詩羽 うーん、でもそれは私が動いてるわけだから。もし私じゃない人が私のキャラクターを使って動いているとしたら、それは私じゃないからたぶん嫌ですね。でも、今回の場合は私が私のキャラクターになってやってるので、それはやっぱり私だと思うんですよ。自分の子だから自分がやる権利がある……って感じですかね。

──いつもの自分の姿のままバーチャルのステージに立てるのであれば、そのほうが望ましいですか?

詩羽 いや……。

──それはそれで違うんですね(笑)。

詩羽 あはは。なんかまあ、基本的に自分の姿でいつも出てるので、こういう機会に新しく面白いことをするってなったときは、新しいやり方をしてみたいという気持ちはありますよね。これまでと違う新しい場所へ届けるためには、やっぱりバーチャルって大きな手段だと思うので。

──なるほど。「面白いんだからいいじゃん」という感じですかね。

詩羽 はい。

──例えば、変身願望というかコスプレ願望みたいなものって詩羽さんは持っていたりするんですかね?
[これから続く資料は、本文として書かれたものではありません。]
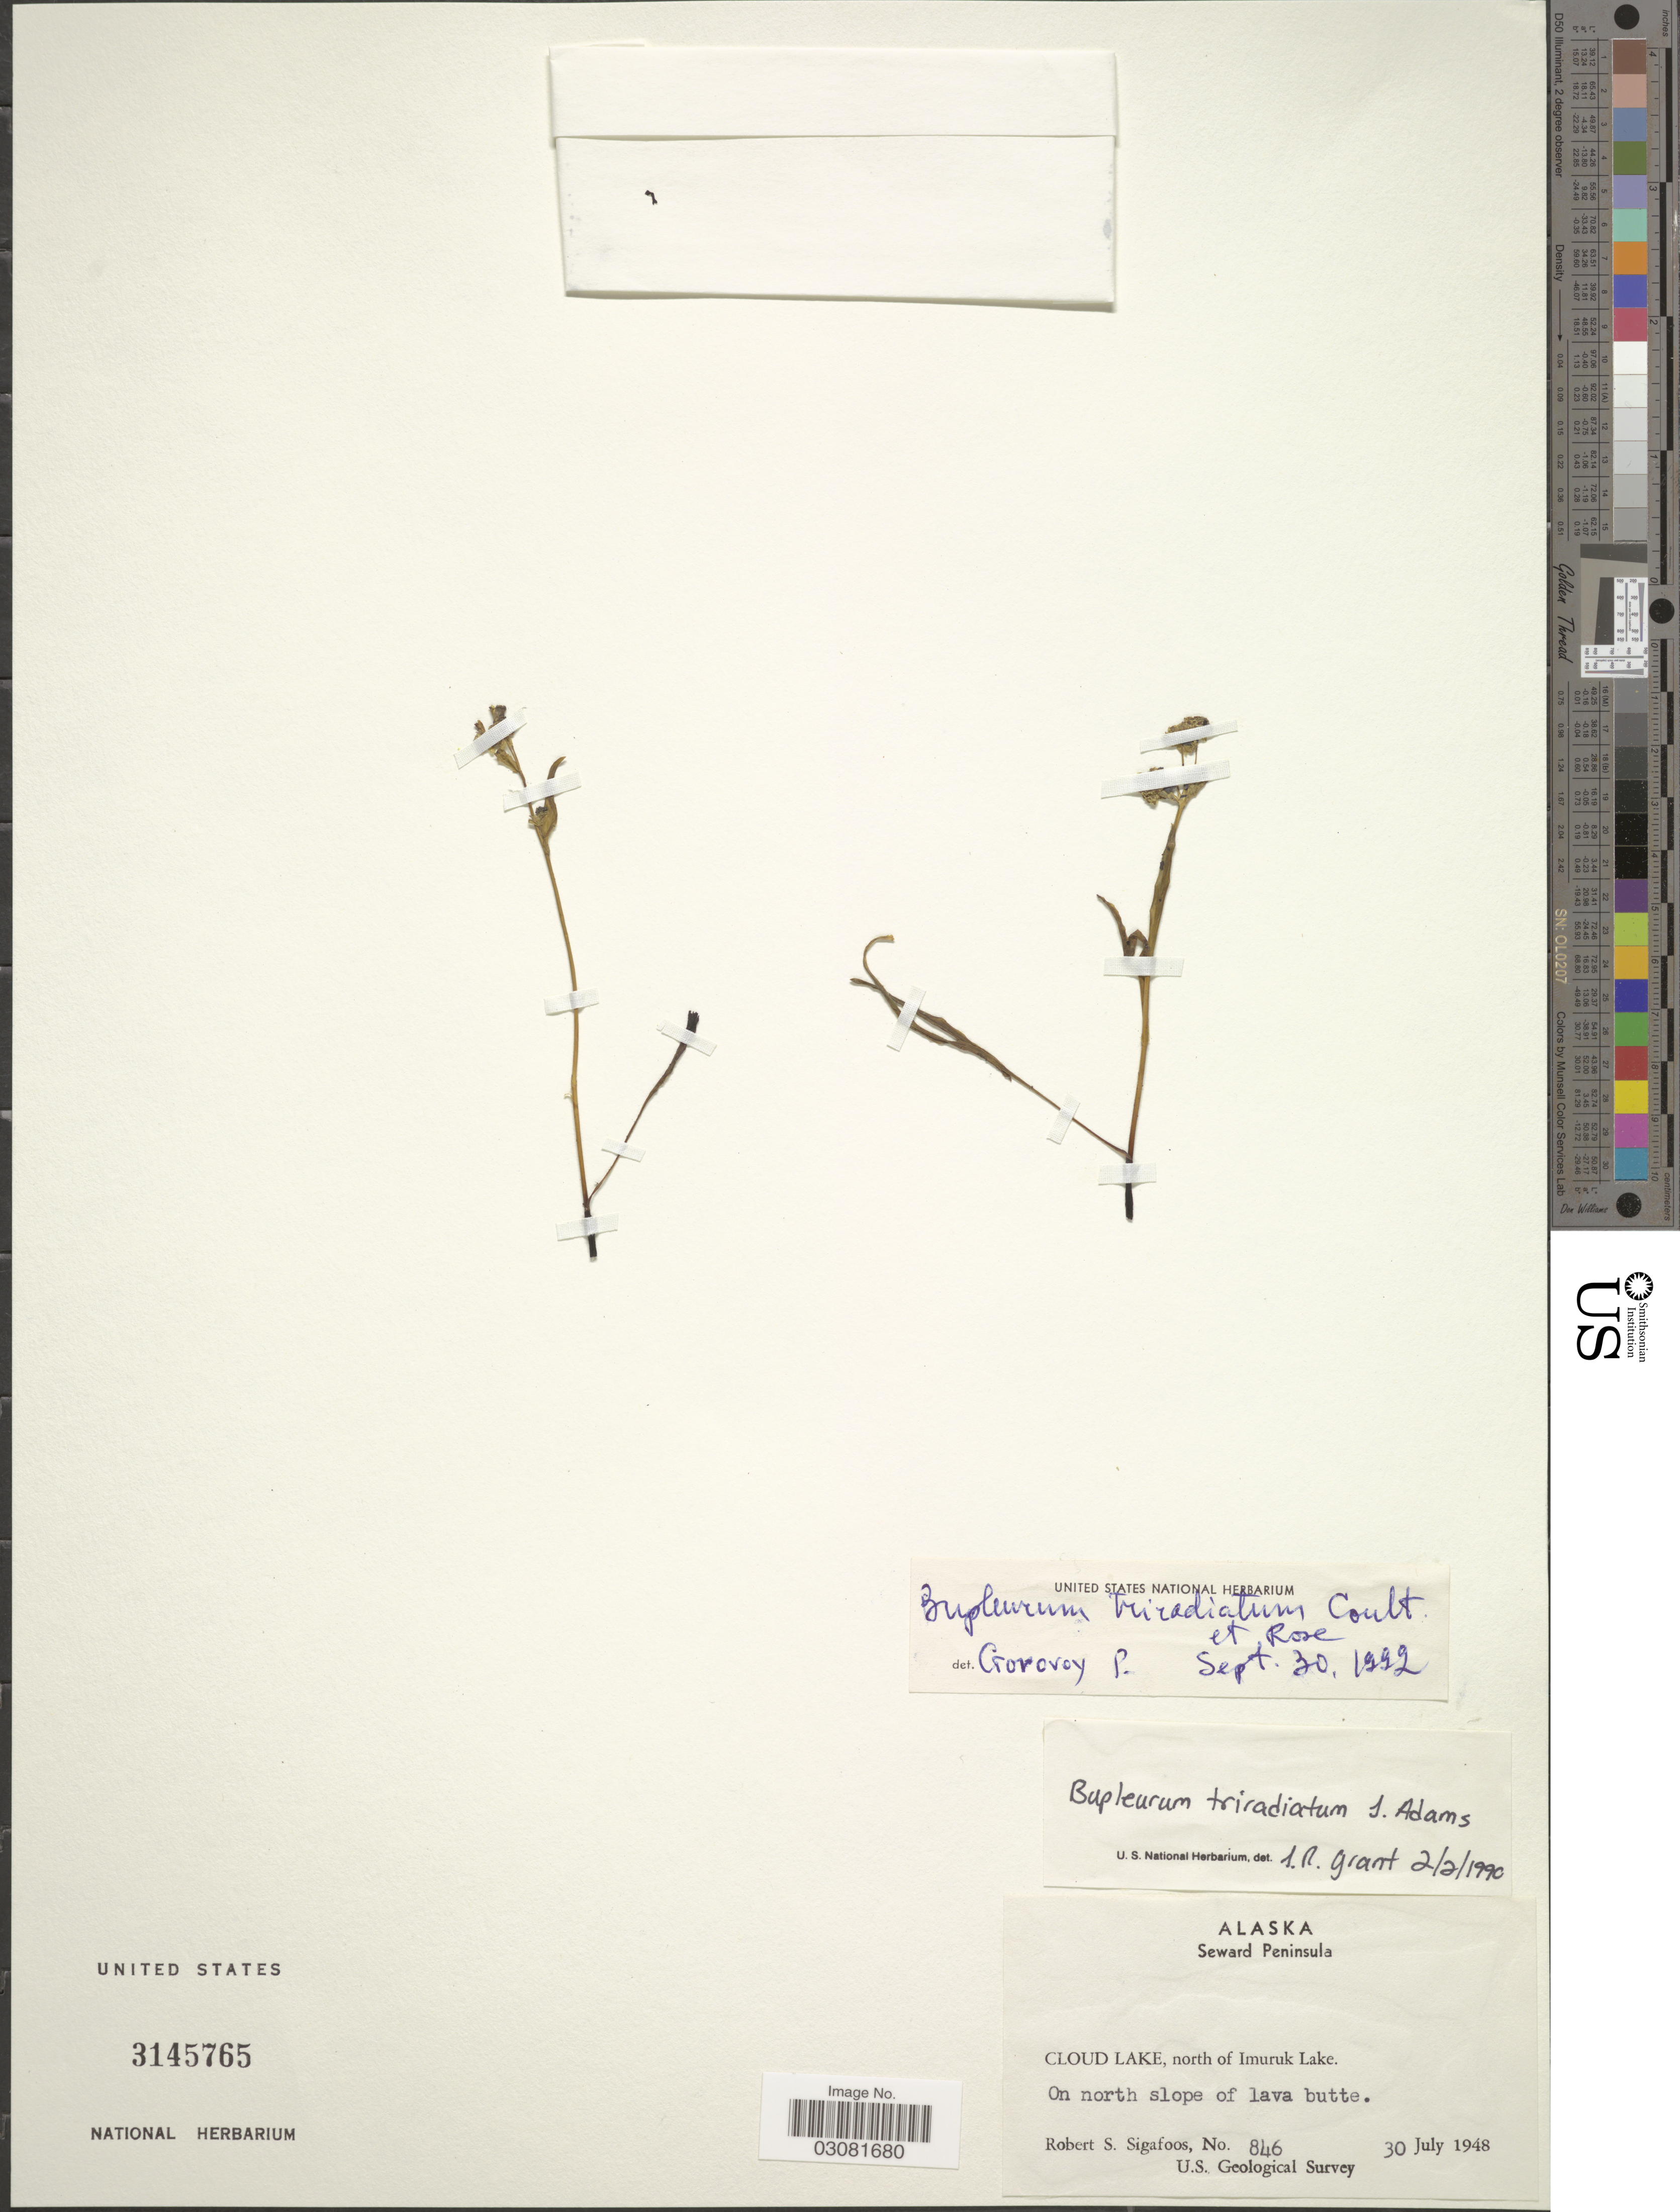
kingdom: Plantae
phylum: Tracheophyta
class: Magnoliopsida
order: Apiales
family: Apiaceae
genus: Bupleurum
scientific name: Bupleurum triradiatum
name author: Hoffm. ex Adams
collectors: R. Sigafoos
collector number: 846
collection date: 1948-07-30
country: United States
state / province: Alaska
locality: Seward Peninsula, Cloud Lake, north of Imuruk Lake. On north slope of lava butte.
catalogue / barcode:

詩羽 んー、コスプレかあ……別に、世間的にコスプレとされている衣装でも、私の中では単に「着たいときに着ればいいもの」なんですよね。特にハロウィンに限らなくてもいいなと思ってて。例えばゴスロリファッションとかをコスプレの枠としてハロウィンに着てる人もけっこういるけど、私は別に「これは普通にファッションだな」と思うから……あ! だから、アバターもそれと一緒かもしれない。「何を着ようかな?」という気持ちで、ナース服なのか、ゴスロリなのか、アバターなのか、みたいな(笑)。そのくらいの気持ちなのかもしれないですね、自分の中で。

──なるほど、ようやく腑に落ちました(笑)。それはすごくわかりやすいです。

詩羽 うん、そういう感じですね。